For citizens on the northern border, trips to church and the grocery store raise national security concerns.

Miriam Watson doesn't want much. The 50-year-old lumber company clerk wants to be able to read bedtime stories to her grandchildren, pick up groceries when she needs them and attend church on Sundays. Until last November, none of these things was a problem. What's stopping her from doing them right now isn't failing health or injury or long work hours. It's the Department of Homeland Security.

Watson is a victim of geography. She lives along the U.S.-Canada border in a part of Maine that is so rural it doesn't even have a name beyond Township 6, Range 19. Her grandchildren, her church and her grocery store are a short drive away, in or near the small village of St. Aurelie, Quebec.

Although she's lived in the Maine North Woods for more than 20 years, five years ago Watson and her husband decided to move to T6 R19 to be closer to their grandchildren.

"Before, I was a cook in a lumber camp about 20 miles into the woods. A [job] opening became available here and it was ideal. Now we're much closer and it's all tarred road," she said in a phone interview from her home in late May. "Everything was great until November."

November is when Homeland Se-curity's department of Customs and Border Protection installed a new lock on the gate that crosses the logging road Watson takes to get to everything she needs. Watson had a key to the old gate, which she used to open herself whenever a Customs agent wasn't present to let her cross.

Under a previous program, called the Form 1 and Port Pass program, which Homeland Security abolished last May, rural border residents could apply for and receive authorization to cross the border at will.
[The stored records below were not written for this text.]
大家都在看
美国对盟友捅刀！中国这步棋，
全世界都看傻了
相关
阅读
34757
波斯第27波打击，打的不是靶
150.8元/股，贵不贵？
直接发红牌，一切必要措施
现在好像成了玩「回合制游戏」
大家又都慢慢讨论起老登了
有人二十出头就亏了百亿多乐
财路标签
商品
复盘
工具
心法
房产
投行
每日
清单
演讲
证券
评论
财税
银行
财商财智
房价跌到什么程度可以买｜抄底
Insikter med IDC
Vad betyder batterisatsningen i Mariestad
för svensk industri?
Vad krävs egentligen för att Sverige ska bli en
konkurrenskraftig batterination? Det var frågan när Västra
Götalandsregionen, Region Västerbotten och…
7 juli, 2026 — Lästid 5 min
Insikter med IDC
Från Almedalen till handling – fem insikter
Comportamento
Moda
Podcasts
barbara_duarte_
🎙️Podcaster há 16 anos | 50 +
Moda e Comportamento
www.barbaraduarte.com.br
Now, Watson and other residents can cross only during Customs' hours of operation, which have varied since the new lock was put in place, but essentially have kept the Watsons home on weekends and after 8 o'clock on weeknights.

"The worst part for us [has been] the curfew," she says. "It took away all normality of life. You run out of milk, that's tough. You're stuck until Monday morning when Customs opens." To see their grandchildren on weekends or attend church, the Watsons had to drive 187 miles one way through the woods to cross the border at the nearest staffed Customs gate. "We missed birthdays and first communions; we couldn't read the kids bedtime stories because we would have to be home before they would be in bed, which was ridiculous to be 50 years old and have a curfew," Watson says.
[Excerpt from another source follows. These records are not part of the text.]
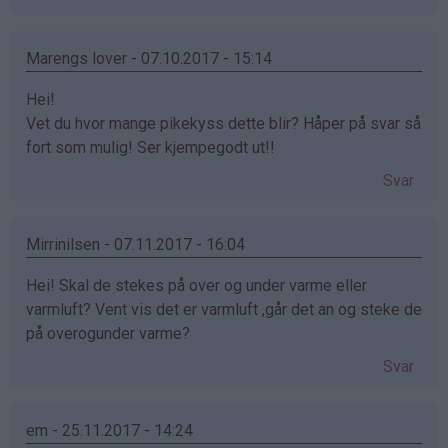
Marengs lover - 07.10.2017 - 15:14
Hei!
Vet du hvor mange pikekyss dette blir? Håper på svar så
fort som mulig! Ser kjempegodt ut!!
Svar
Mirrinilsen - 07.11.2017 - 16:04
Hei! Skal de stekes på over og under varme eller
varmluft? Vent vis det er varmluft ,går det an og steke de
på overogunder varme?
Svar
em - 25.11.2017 - 14:24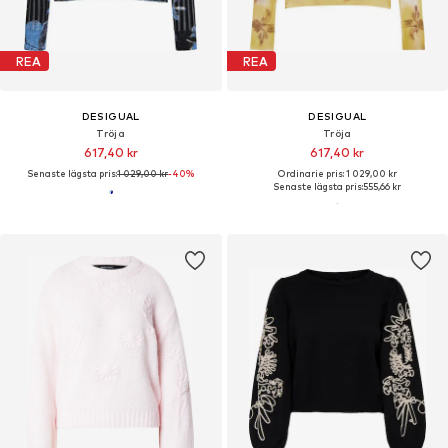
REA
REA
DESIGUAL
DESIGUAL
Tröja
Tröja
617,40 kr
617,40 kr
Senaste lägsta pris:
1 029,00 kr
-40%
Ordinarie pris: 1 029,00 kr
Senaste lägsta pris:
555,66 kr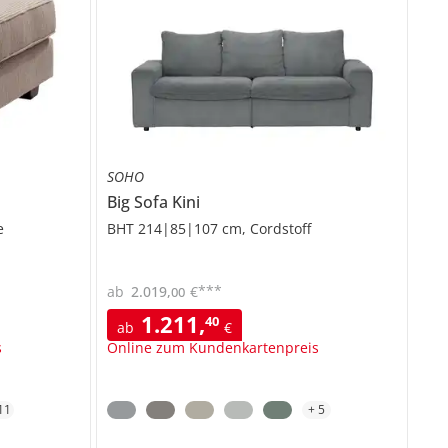
SOHO
Big Sofa
Kini
e
BHT 214|85|107 cm, Cordstoff
***
ab
2.019
,
€
00
1.211
,
40
ab
€
s
Online zum Kundenkartenpreis
11
+
5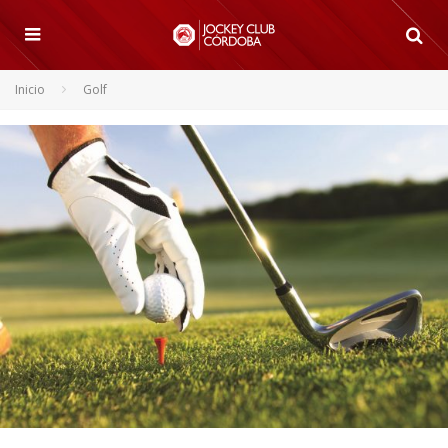
Inicio
Golf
That soon will change. By the end of June, under pressure from Sen. Susan Collins, R-Maine, Customs will launch a pilot program at two sites in Maine, followed by a third in Montana, which will allow residents to apply for special identification cards that they can then use to cross the border 24 hours a day. The program will vet residents the same way it vets applicants to the Free and Secure Trade program, which is used to expedite the shipment of goods across the border. At the selected border crossings, residents will be able to swipe their ID cards, sending a digital picture to staff at the nearest Customs Area Security Center.

Watson is elated that her crossing is one of the pilot sites.

"We were told that by the end of June we will be able to cross on foot, which means we will have to park a car on both sides of the border," says Watson. "It's still not a perfect program, and at this point our families still cannot come except during Customs' hours. But at least we will be able to go out for special events and come back home."